TASK DETAILS: Up to and including the line that contains "left knee: (118, 256)", reproduce every line exactly, beginning with the first line below.

----

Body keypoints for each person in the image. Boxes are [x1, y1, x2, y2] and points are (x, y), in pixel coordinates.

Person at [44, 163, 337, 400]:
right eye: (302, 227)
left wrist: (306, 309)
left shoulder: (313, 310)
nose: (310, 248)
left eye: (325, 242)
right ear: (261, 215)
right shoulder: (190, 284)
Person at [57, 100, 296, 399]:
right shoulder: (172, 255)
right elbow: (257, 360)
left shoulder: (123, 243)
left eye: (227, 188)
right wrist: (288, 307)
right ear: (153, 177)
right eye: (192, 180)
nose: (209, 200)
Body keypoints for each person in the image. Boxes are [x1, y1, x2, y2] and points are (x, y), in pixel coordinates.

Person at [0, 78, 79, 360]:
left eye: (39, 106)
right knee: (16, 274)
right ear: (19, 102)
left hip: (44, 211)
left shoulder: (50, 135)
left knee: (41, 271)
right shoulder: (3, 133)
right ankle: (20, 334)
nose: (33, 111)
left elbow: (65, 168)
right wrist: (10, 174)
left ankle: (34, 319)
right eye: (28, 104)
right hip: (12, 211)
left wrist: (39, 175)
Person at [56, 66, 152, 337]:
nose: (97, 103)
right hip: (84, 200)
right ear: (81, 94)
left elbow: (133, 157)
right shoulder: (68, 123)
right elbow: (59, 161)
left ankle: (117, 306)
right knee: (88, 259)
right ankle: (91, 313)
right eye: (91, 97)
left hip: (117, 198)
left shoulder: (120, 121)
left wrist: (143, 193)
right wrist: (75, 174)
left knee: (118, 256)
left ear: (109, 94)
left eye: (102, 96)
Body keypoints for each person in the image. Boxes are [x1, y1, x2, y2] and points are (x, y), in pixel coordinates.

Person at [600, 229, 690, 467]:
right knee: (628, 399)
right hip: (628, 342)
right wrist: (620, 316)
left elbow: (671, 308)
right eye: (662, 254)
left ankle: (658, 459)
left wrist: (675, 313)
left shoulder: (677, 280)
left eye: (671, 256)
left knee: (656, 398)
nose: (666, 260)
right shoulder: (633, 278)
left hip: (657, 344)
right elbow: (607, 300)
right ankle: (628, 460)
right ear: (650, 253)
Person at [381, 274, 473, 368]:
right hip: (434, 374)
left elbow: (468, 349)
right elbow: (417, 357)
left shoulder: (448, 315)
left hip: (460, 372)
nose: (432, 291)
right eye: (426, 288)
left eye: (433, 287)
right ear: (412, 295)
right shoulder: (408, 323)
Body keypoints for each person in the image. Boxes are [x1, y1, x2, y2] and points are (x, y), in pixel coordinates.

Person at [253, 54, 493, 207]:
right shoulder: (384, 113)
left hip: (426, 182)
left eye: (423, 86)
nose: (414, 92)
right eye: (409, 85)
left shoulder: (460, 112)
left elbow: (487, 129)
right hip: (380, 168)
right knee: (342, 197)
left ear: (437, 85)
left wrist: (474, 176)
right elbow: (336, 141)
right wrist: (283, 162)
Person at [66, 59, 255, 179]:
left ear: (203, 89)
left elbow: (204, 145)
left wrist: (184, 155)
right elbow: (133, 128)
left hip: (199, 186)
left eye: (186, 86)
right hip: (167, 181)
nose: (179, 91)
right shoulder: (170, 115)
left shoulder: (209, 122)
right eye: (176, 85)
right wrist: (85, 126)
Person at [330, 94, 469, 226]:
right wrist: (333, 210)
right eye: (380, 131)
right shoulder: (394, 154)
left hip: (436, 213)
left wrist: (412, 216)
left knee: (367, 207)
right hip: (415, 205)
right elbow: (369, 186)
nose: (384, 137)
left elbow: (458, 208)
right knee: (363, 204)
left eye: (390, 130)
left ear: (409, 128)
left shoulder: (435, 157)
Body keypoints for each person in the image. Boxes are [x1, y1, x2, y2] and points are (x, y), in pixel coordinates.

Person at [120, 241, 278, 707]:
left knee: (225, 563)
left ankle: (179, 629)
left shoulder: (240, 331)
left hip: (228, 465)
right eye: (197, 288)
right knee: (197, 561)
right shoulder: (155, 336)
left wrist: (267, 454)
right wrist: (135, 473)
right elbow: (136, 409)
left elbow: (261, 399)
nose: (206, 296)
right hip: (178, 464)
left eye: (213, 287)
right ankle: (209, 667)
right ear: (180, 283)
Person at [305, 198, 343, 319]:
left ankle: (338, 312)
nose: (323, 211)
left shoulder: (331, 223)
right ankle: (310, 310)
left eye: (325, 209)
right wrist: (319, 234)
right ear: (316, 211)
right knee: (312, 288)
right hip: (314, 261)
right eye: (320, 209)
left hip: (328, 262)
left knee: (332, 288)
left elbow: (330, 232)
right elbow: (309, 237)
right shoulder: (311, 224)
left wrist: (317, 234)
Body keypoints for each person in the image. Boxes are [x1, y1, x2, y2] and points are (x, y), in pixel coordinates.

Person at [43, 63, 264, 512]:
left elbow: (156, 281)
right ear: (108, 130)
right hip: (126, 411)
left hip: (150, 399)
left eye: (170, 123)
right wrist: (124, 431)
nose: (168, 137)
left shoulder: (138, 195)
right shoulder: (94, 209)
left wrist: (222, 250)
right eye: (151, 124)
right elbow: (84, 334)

----

ANSWER BELOW:
Body keypoints for each person in the image. Boxes are [x1, y1, x2, y2] and points are (x, y), in pixel coordinates.

Person at [44, 163, 337, 400]:
right eye: (302, 227)
left wrist: (306, 309)
left shoulder: (313, 310)
nose: (310, 248)
left eye: (325, 242)
right ear: (261, 215)
right shoulder: (190, 284)
Person at [57, 100, 296, 399]:
right shoulder: (172, 255)
right elbow: (257, 360)
left shoulder: (123, 243)
left eye: (227, 188)
right wrist: (288, 307)
right ear: (153, 177)
right eye: (192, 180)
nose: (209, 200)
Body keypoints for each person in the image. Boxes are [x1, y1, x2, y2] and points are (x, y), in pixel coordinates.

Person at [0, 78, 79, 360]:
left eye: (39, 106)
right knee: (16, 274)
right ear: (19, 102)
left hip: (44, 211)
left shoulder: (50, 135)
left knee: (41, 271)
right shoulder: (3, 133)
right ankle: (20, 334)
nose: (33, 111)
left elbow: (65, 168)
right wrist: (10, 174)
left ankle: (34, 319)
right eye: (28, 104)
right hip: (12, 211)
left wrist: (39, 175)
Person at [56, 66, 152, 337]:
nose: (97, 103)
right hip: (84, 200)
right ear: (81, 94)
left elbow: (133, 157)
right shoulder: (68, 123)
right elbow: (59, 161)
left ankle: (117, 306)
right knee: (88, 259)
right ankle: (91, 313)
right eye: (91, 97)
left hip: (117, 198)
left shoulder: (120, 121)
left wrist: (143, 193)
right wrist: (75, 174)
left knee: (118, 256)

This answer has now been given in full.